Housing Classification with Transformers

This repo aims to perform the classification of housing data into Apartment or House. It fine-tunes and evaluates two pre-trained transformer models on a real estate dataset.


Contents


Installation

$ virtualenv venv -p python3
$ source venv/bin/activate
$ pip install -r requirements.txt
$ pip install torch --extra-index-url https://download.pytorch.org/whl/cpu

Data

Preprocessing text file

Pre-process external files to generate training, development and test sets.

$ python -m src.data.make_dataset <dataset_file>

Parameters:

  • dataset_file: Housing dataset (.json) + binary labels (Apartment, House), e.g. "assessment_NLP.json".

The files must be inside:

$./data/raw/

Output:

$./data/processed/

Train

Fine-tune pre-trained transformer models on training and development data.
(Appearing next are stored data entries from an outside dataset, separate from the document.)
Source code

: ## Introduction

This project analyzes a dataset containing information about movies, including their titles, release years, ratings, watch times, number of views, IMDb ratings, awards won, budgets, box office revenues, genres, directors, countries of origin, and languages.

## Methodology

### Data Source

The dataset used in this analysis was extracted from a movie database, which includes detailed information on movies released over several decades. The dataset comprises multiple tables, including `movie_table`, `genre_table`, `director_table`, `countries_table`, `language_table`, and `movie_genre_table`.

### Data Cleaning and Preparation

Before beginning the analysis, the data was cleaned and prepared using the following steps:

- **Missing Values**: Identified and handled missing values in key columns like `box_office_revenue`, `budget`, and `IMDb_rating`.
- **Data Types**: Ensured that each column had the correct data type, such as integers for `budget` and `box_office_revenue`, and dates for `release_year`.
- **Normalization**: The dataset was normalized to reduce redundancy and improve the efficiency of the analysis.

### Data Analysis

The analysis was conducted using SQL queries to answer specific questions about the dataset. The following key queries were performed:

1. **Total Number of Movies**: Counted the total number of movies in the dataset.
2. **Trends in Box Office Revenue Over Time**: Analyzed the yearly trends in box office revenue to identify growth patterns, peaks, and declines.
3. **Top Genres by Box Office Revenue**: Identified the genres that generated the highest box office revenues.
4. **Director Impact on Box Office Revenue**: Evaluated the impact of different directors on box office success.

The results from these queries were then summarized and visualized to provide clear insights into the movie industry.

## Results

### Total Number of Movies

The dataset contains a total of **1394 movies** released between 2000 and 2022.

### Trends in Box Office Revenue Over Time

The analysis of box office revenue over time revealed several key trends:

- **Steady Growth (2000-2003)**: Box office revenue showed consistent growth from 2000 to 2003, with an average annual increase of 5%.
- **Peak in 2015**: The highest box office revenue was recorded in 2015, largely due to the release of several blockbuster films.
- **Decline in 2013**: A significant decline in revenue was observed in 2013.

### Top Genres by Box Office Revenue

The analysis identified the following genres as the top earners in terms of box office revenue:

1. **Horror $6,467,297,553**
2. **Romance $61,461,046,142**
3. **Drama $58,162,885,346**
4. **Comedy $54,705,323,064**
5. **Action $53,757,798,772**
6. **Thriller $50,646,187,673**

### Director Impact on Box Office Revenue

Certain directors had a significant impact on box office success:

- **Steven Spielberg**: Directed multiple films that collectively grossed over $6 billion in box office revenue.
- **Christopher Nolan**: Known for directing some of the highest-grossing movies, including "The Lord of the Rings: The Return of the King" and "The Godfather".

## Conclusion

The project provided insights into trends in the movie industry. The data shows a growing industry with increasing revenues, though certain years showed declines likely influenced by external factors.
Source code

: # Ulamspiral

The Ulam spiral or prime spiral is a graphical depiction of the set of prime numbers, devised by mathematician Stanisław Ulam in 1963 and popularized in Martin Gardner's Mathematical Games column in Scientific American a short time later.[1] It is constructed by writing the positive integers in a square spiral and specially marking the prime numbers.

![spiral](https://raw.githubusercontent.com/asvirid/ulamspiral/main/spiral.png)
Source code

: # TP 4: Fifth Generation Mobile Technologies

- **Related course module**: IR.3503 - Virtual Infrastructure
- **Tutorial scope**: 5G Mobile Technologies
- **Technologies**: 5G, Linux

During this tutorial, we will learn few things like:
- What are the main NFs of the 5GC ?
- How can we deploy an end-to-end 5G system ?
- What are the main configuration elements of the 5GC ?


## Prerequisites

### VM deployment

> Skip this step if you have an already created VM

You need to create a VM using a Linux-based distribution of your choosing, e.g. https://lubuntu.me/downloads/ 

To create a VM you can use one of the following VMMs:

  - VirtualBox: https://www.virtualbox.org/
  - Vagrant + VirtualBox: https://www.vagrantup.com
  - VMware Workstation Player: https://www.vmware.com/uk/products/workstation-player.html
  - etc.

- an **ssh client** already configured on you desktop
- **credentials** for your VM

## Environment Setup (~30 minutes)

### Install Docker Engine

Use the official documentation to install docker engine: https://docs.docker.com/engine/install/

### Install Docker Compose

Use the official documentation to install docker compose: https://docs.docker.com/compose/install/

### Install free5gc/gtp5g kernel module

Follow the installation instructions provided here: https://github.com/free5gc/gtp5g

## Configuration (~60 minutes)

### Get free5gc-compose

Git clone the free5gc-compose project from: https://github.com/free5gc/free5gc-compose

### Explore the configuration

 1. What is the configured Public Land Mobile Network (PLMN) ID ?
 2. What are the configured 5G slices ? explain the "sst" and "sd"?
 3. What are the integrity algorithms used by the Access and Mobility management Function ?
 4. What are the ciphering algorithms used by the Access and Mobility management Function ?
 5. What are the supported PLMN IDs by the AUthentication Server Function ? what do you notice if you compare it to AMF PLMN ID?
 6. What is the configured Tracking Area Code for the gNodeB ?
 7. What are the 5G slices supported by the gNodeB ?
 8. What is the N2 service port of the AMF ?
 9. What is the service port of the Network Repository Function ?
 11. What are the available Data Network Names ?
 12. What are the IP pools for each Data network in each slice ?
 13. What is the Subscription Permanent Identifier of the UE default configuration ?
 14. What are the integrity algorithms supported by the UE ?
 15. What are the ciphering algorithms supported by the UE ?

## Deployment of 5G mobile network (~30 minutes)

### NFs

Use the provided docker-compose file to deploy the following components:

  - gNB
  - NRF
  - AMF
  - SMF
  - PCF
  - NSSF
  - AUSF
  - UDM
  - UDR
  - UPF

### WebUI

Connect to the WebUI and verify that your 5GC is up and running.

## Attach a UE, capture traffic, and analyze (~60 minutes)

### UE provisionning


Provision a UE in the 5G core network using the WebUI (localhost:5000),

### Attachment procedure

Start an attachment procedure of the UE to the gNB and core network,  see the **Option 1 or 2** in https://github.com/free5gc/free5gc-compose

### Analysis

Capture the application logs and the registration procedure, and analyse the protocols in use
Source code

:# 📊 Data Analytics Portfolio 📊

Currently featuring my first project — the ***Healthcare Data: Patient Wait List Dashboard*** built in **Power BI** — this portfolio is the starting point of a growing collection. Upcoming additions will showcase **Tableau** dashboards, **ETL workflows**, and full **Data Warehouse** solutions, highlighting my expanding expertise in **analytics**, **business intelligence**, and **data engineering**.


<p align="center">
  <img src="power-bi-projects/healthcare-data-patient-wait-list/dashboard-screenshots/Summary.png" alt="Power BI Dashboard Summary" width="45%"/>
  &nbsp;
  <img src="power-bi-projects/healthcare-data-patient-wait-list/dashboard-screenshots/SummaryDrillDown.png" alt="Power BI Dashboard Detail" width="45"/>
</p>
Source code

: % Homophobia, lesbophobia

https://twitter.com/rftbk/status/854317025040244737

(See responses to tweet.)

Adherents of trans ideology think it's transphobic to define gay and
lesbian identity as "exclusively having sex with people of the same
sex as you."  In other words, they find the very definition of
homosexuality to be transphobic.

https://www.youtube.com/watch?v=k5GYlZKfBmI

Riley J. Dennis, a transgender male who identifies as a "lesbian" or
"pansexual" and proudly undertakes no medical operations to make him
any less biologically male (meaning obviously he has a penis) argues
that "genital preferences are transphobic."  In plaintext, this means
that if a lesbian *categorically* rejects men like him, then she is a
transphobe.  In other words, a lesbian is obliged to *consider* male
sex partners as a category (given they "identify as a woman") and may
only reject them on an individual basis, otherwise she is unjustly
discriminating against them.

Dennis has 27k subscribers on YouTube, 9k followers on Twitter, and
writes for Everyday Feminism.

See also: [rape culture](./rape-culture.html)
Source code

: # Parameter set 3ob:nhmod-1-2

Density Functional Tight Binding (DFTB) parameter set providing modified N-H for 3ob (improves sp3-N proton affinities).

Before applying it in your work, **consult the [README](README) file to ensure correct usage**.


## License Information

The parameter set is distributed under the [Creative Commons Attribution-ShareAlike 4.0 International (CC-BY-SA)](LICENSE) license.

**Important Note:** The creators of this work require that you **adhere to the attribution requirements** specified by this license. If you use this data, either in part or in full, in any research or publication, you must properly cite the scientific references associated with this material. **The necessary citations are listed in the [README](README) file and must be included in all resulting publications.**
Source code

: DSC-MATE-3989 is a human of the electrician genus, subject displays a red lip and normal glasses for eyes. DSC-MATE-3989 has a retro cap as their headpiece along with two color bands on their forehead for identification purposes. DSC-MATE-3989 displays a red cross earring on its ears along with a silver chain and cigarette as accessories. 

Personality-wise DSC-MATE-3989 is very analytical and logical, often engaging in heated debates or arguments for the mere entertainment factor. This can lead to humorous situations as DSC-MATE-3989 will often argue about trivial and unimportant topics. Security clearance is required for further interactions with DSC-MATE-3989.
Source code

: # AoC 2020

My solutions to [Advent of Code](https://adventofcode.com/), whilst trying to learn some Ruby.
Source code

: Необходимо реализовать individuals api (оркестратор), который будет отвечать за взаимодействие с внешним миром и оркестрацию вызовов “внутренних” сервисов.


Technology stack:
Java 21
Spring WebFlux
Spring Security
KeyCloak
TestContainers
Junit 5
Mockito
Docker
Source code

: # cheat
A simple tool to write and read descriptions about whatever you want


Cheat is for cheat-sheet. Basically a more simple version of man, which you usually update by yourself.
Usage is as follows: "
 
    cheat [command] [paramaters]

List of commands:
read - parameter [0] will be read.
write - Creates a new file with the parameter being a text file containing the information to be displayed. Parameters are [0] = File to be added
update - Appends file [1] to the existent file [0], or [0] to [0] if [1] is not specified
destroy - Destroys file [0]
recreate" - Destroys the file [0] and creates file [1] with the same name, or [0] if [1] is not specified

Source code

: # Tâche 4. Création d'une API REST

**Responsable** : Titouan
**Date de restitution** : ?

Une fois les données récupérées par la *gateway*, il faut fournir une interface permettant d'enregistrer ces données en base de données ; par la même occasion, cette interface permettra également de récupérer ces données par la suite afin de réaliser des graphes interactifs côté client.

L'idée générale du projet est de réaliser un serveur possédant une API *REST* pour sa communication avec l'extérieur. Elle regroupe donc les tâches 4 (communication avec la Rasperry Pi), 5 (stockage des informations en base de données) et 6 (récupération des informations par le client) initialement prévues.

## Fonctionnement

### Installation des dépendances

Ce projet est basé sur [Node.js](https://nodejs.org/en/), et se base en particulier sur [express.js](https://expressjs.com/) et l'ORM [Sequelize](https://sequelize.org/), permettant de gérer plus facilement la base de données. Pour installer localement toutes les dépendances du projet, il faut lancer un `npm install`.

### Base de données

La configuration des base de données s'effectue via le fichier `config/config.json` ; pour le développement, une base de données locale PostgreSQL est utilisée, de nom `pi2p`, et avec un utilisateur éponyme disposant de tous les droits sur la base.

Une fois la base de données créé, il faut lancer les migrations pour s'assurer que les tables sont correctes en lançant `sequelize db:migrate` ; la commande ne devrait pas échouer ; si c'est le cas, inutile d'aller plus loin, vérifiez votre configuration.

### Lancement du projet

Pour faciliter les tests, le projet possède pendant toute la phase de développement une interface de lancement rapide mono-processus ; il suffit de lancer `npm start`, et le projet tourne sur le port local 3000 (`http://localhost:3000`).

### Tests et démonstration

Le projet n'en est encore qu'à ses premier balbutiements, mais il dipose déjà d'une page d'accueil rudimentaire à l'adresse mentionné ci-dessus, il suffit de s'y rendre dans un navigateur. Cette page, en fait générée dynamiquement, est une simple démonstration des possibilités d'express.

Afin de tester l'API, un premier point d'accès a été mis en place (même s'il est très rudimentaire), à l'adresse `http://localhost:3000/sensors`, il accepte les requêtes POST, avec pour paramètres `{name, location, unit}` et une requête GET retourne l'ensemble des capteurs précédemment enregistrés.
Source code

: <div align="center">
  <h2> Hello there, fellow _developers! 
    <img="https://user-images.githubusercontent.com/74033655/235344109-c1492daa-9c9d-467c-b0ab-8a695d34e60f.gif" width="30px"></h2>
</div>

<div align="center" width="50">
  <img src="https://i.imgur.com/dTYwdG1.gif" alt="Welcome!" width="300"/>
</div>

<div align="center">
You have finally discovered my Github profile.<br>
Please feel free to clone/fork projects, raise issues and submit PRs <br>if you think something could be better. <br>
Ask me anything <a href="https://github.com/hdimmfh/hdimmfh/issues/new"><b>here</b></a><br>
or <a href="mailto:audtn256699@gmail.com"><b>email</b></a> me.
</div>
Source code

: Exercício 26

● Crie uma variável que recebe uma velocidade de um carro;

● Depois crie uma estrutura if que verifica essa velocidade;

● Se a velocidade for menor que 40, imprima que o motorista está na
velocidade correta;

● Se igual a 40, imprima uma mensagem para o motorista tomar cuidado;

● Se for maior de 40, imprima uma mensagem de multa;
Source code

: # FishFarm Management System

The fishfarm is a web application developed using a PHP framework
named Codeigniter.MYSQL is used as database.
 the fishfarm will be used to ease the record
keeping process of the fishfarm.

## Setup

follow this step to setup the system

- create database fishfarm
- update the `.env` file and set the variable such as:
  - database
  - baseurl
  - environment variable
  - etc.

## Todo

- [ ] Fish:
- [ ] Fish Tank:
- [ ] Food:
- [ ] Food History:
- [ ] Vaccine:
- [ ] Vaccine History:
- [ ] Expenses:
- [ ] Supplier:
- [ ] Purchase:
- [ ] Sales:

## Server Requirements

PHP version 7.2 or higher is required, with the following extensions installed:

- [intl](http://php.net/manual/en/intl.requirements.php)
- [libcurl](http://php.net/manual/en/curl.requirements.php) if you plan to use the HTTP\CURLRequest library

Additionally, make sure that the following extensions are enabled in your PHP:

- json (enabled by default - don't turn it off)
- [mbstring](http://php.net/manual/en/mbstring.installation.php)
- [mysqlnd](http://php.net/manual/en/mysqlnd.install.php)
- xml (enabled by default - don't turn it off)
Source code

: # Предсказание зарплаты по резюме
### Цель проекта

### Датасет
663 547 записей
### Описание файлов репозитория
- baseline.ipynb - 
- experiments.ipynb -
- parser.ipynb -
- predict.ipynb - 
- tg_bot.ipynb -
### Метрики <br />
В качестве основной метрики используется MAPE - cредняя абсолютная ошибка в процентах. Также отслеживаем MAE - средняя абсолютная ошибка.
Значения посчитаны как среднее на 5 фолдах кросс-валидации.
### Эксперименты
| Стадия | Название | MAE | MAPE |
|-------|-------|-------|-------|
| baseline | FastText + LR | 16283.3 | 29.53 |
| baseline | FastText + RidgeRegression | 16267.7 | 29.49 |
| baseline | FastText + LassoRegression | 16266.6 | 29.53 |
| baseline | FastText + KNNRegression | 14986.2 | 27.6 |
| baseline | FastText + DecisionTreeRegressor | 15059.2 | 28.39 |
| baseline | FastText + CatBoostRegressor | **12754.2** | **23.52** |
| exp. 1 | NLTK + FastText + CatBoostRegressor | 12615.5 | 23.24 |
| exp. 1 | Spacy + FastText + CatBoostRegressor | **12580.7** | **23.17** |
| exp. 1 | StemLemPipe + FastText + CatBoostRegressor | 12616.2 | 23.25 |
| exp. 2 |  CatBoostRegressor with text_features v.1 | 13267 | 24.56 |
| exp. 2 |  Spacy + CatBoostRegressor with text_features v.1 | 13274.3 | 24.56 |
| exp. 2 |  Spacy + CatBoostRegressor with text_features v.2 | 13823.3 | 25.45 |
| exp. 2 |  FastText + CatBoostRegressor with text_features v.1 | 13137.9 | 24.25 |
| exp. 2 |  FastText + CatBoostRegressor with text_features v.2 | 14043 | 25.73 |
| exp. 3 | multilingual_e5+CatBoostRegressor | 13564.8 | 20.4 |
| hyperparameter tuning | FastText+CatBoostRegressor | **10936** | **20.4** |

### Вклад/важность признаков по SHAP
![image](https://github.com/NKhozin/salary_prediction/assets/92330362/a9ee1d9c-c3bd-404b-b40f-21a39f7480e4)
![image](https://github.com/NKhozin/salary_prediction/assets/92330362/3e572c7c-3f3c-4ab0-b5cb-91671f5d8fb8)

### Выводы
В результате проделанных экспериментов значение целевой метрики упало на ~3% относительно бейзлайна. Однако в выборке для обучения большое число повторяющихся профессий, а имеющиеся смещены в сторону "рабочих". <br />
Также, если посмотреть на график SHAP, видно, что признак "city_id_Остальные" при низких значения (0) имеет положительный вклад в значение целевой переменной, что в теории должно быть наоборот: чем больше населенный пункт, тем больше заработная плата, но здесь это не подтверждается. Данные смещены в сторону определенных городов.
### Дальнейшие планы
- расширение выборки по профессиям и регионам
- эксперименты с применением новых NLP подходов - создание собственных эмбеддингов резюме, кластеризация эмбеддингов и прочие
$ python -m src.models.train_model <model_name>

Parameters:

  • model_name: pre-trained transformer model, e.g. "distilbert-base-uncased" or "bert-base-uncased".

Output:

$./model/

Evaluation

Evaluate transformer models on test data.

$ python -m src.models.evaluate_model <model_name>

Parameters:

  • model_name: transformer model fine-tuned on <dataset_file>, e.g. "checkpoint-32924".

The file must be inside:

$./model/

Experimentation

Perform evaluation of Housing Classification models on test data.

$ cd notebooks/
$ jupyter notebook